*** Begin section ***
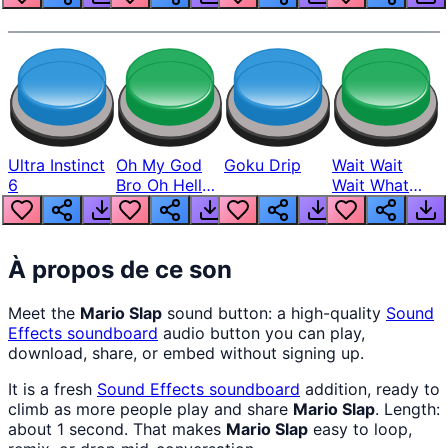
Ultra Instinct
Oh My God
Goku Drip
Wait Wait
6
Bro Oh Hell
Wait What
Nah Man
The Hell From
Lukas
À propos de ce son
Meet the
Mario Slap
sound button: a high-quality
Sound
Effects
soundboard
audio button you can play,
download, share, or embed without signing up.
It is a fresh
Sound Effects
soundboard
addition, ready to
climb as more people play and share
Mario Slap
. Length:
about 1 second. That makes
Mario Slap
easy to loop,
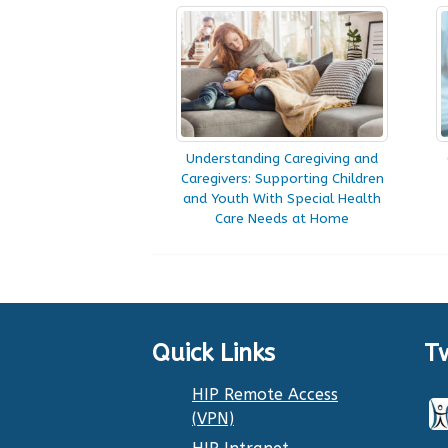
Understanding Caregiving and
Caregivers: Supporting Children
and Youth With Special Health
Care Needs at Home
Quick Links
T
HIP Remote Access
(VPN)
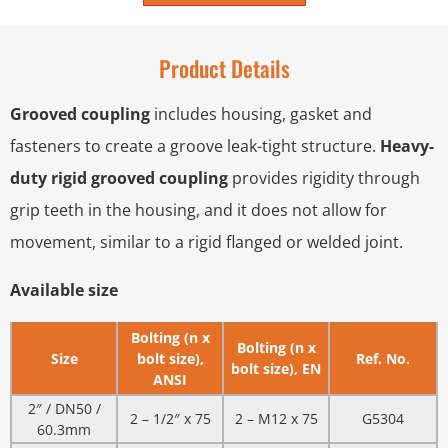
Product Details
Grooved coupling
includes housing, gasket and
fasteners to create a groove leak-tight structure.
Heavy-
duty rigid grooved coupling
provides rigidity through
grip teeth in the housing, and it does not allow for
movement, similar to a rigid flanged or welded joint.
Available size
Bolting (n x
Bolting (n x
Size
bolt size),
Ref. No.
bolt size), EN
ANSI
2″ / DN50 /
2 – 1/2″ x 75
2 – M12 x 75
G5304
60.3mm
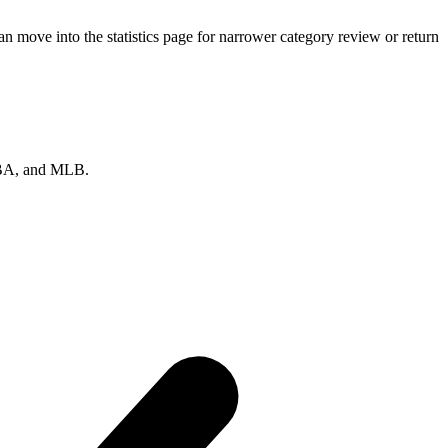
n move into the statistics page for narrower category review or return
 NBA, and MLB.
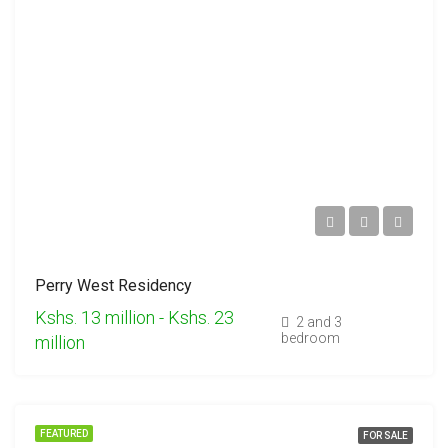
Perry West Residency
Kshs. 13 million - Kshs. 23
2 and 3
bedroom
million
FEATURED
FOR SALE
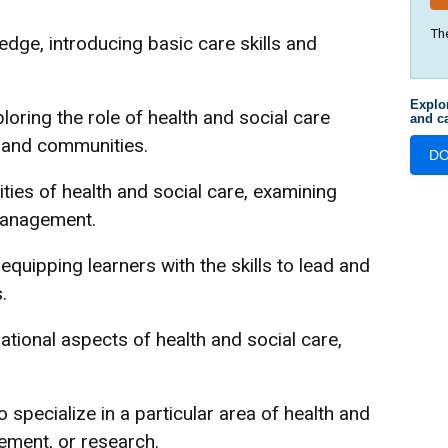
Th
dge, introducing basic care skills and
Explo
loring the role of health and social care
and ca
s and communities.
D
ties of health and social care, examining
 management.
quipping learners with the skills to lead and
.
ational aspects of health and social care,
 specialize in a particular area of health and
ement, or research.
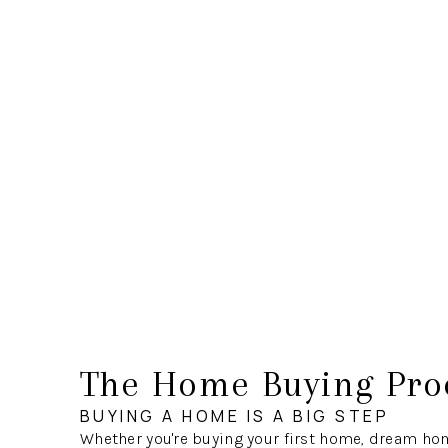
The Home Buying Pro
BUYING A HOME IS A BIG STEP
Whether you're buying your first home, dream hom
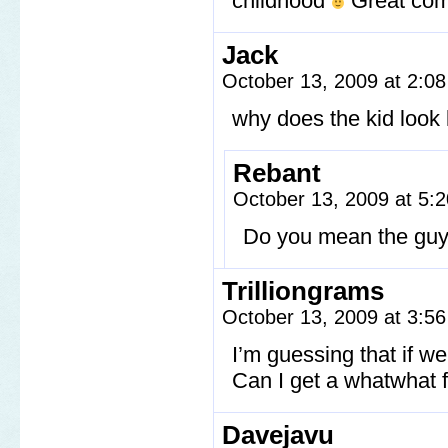
childhood
Great com
Jack
October 13, 2009 at 2:0
why does the kid look l
Rebant
October 13, 2009 at 5
Do you mean the guy 
Trilliongrams
October 13, 2009 at 3:5
I’m guessing that if w
Can I get a whatwhat 
Davejavu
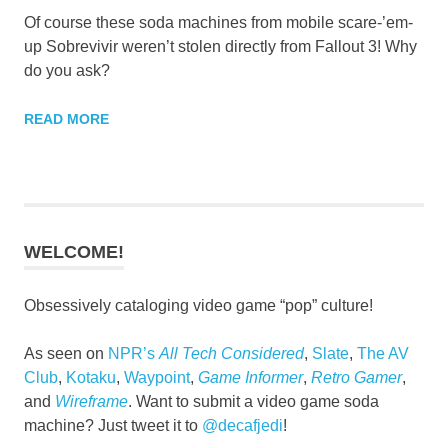
Of course these soda machines from mobile scare-’em-
up Sobrevivir weren’t stolen directly from Fallout 3! Why
do you ask?
READ MORE
WELCOME!
Obsessively cataloging video game “pop” culture!
As seen on
NPR’s
All Tech Considered
,
Slate
,
The AV
Club
,
Kotaku
,
Waypoint
,
Game Informer
,
Retro Gamer
,
and
Wireframe
. Want to submit a video game soda
machine? Just tweet it to
@decafjedi
!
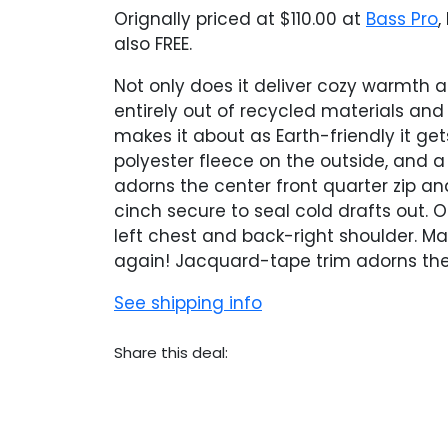
Orignally priced at $110.00 at
Bass Pro
,
also FREE.
Not only does it deliver cozy warmth a
entirely out of recycled materials an
makes it about as Earth-friendly it ge
polyester fleece on the outside, and a
adorns the center front quarter zip an
cinch secure to seal cold drafts out. 
left chest and back-right shoulder. M
again! Jacquard-tape trim adorns the 
See shipping info
Share this deal:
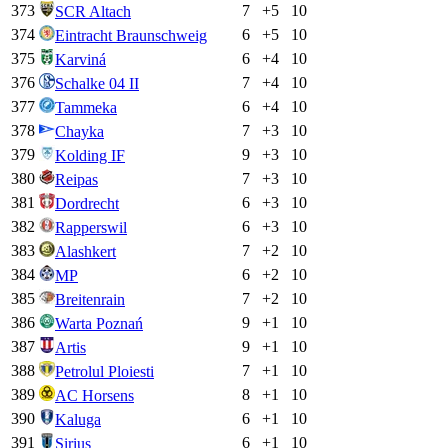
373
7
+
5
10
SCR Altach
374
6
+
5
10
Eintracht Braunschweig
375
6
+
4
10
Karviná
376
7
+
4
10
Schalke 04 II
377
6
+
4
10
Tammeka
378
7
+
3
10
Chayka
379
9
+
3
10
Kolding IF
380
7
+
3
10
Reipas
381
6
+
3
10
Dordrecht
382
6
+
3
10
Rapperswil
383
7
+
2
10
Alashkert
384
6
+
2
10
MP
385
7
+
2
10
Breitenrain
386
9
+
1
10
Warta Poznań
387
9
+
1
10
Artis
388
7
+
1
10
Petrolul Ploiesti
389
8
+
1
10
AC Horsens
390
6
+
1
10
Kaluga
391
6
+
1
10
Sirius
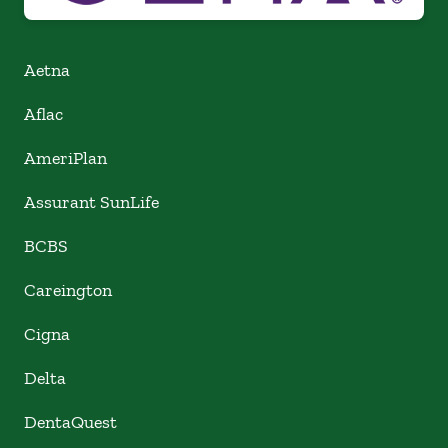
Aetna
Aflac
AmeriPlan
Assurant SunLife
BCBS
Careington
Cigna
Delta
DentaQuest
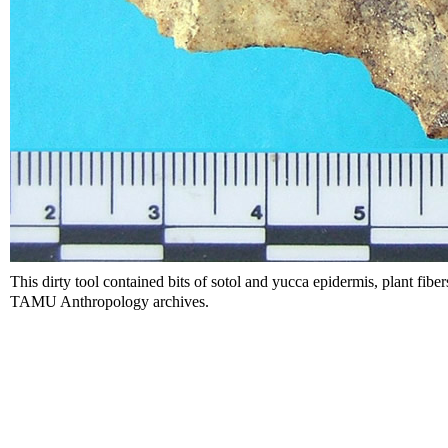
This dirty tool contained bits of sotol and yucca epidermis, plant fibers
TAMU Anthropology archives.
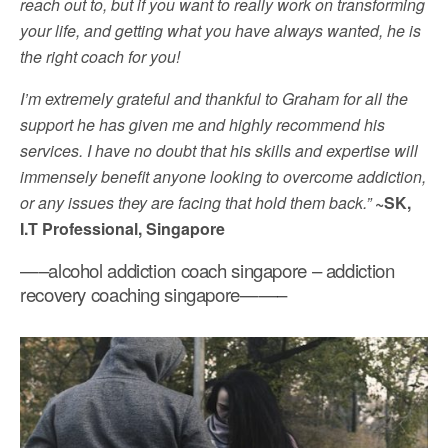
reach out to, but if you want to really work on transforming
your life, and getting what you have always wanted, he is
the right coach for you!
I’m extremely grateful and thankful to Graham for all the
support he has given me and highly recommend his
services. I have no doubt that his skills and expertise will
immensely benefit anyone looking to overcome addiction,
or any issues they are facing that hold them back.”
~SK,
I.T Professional, Singapore
—–alcohol addiction coach singapore – addiction
recovery coaching singapore——–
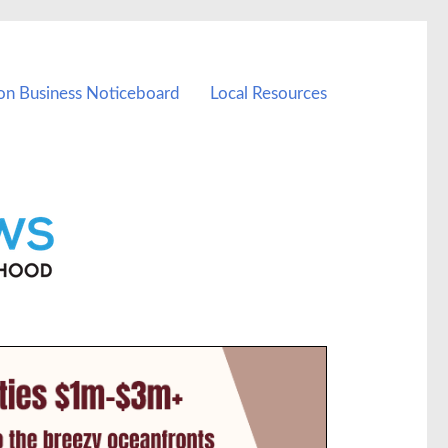
on Business Noticeboard
Local Resources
*** End section ***
- _Exercise brief_: Return every line of text from the data above, in the same order and with the same wording, and leave the pictures out of your answer.

- _Problem solution_:
Ultra Instinct
Oh My God
Goku Drip
Wait Wait
6
Bro Oh Hell
Wait What
Nah Man
The Hell From
Lukas
À propos de ce son
Meet the
Mario Slap
sound button: a high-quality
Sound
Effects
soundboard
audio button you can play,
download, share, or embed without signing up.
It is a fresh
Sound Effects
soundboard
addition, ready to
climb as more people play and share
Mario Slap
. Length:
about 1 second. That makes
Mario Slap
easy to loop,
Understanding Caregiving and
Caregivers: Supporting Children
and Youth With Special Health
Care Needs at Home
Quick Links
T
HIP Remote Access
(VPN)
Product Details
Grooved coupling
includes housing, gasket and
fasteners to create a groove leak-tight structure.
Heavy-
duty rigid grooved coupling
provides rigidity through
grip teeth in the housing, and it does not allow for
movement, similar to a rigid flanged or welded joint.
Available size
Bolting (n x
Bolting (n x
Size
bolt size),
Ref. No.
bolt size), EN
ANSI
2″ / DN50 /
2 – 1/2″ x 75
2 – M12 x 75
G5304
60.3mm
n move into the statistics page for narrower category review or return
 NBA, and MLB.
Perry West Residency
Kshs. 13 million - Kshs. 23
2 and 3
bedroom
million
FEATURED
FOR SALE
Th
dge, introducing basic care skills and
Explo
loring the role of health and social care
and ca
s and communities.
D
ties of health and social care, examining
 management.
quipping learners with the skills to lead and
.
ational aspects of health and social care,
 specialize in a particular area of health and
ement, or research.
The Home Buying Pro
BUYING A HOME IS A BIG STEP
Whether you're buying your first home, dream hom
childhood
Great com
Jack
October 13, 2009 at 2:0
why does the kid look l
Rebant
October 13, 2009 at 5
Do you mean the guy 
Trilliongrams
October 13, 2009 at 3:5
I’m guessing that if w
Can I get a whatwhat 
Davejavu
Of course these soda machines from mobile scare-’em-
up Sobrevivir weren’t stolen directly from Fallout 3! Why
do you ask?
READ MORE
WELCOME!
Obsessively cataloging video game “pop” culture!
As seen on
NPR’s
All Tech Considered
,
Slate
,
The AV
Club
,
Kotaku
,
Waypoint
,
Game Informer
,
Retro Gamer
,
and
Wireframe
. Want to submit a video game soda
machine? Just tweet it to
@decafjedi
!
Orignally priced at $110.00 at
Bass Pro
,
also FREE.
Not only does it deliver cozy warmth a
entirely out of recycled materials an
makes it about as Earth-friendly it ge
polyester fleece on the outside, and a
adorns the center front quarter zip an
cinch secure to seal cold drafts out. 
left chest and back-right shoulder. M
again! Jacquard-tape trim adorns the 
See shipping info
Share this deal:
373
7
+
5
10
SCR Altach
374
6
+
5
10
Eintracht Braunschweig
375
6
+
4
10
Karviná
376
7
+
4
10
Schalke 04 II
377
6
+
4
10
Tammeka
378
7
+
3
10
Chayka
379
9
+
3
10
Kolding IF
380
7
+
3
10
Reipas
381
6
+
3
10
Dordrecht
382
6
+
3
10
Rapperswil
383
7
+
2
10
Alashkert
384
6
+
2
10
MP
385
7
+
2
10
Breitenrain
386
9
+
1
10
Warta Poznań
387
9
+
1
10
Artis
388
7
+
1
10
Petrolul Ploiesti
389
8
+
1
10
AC Horsens
390
6
+
1
10
Kaluga
391
6
+
1
10
Sirius
Aetna
Aflac
AmeriPlan
Assurant SunLife
BCBS
Careington
Cigna
Delta
DentaQuest
This dirty tool contained bits of sotol and yucca epidermis, plant fibers
TAMU Anthropology archives.
reach out to, but if you want to really work on transforming
your life, and getting what you have always wanted, he is
the right coach for you!
I’m extremely grateful and thankful to Graham for all the
support he has given me and highly recommend his
services. I have no doubt that his skills and expertise will
immensely benefit anyone looking to overcome addiction,
or any issues they are facing that hold them back.”
~SK,
I.T Professional, Singapore
—–alcohol addiction coach singapore – addiction
recovery coaching singapore——–
on Business Noticeboard
Local Resources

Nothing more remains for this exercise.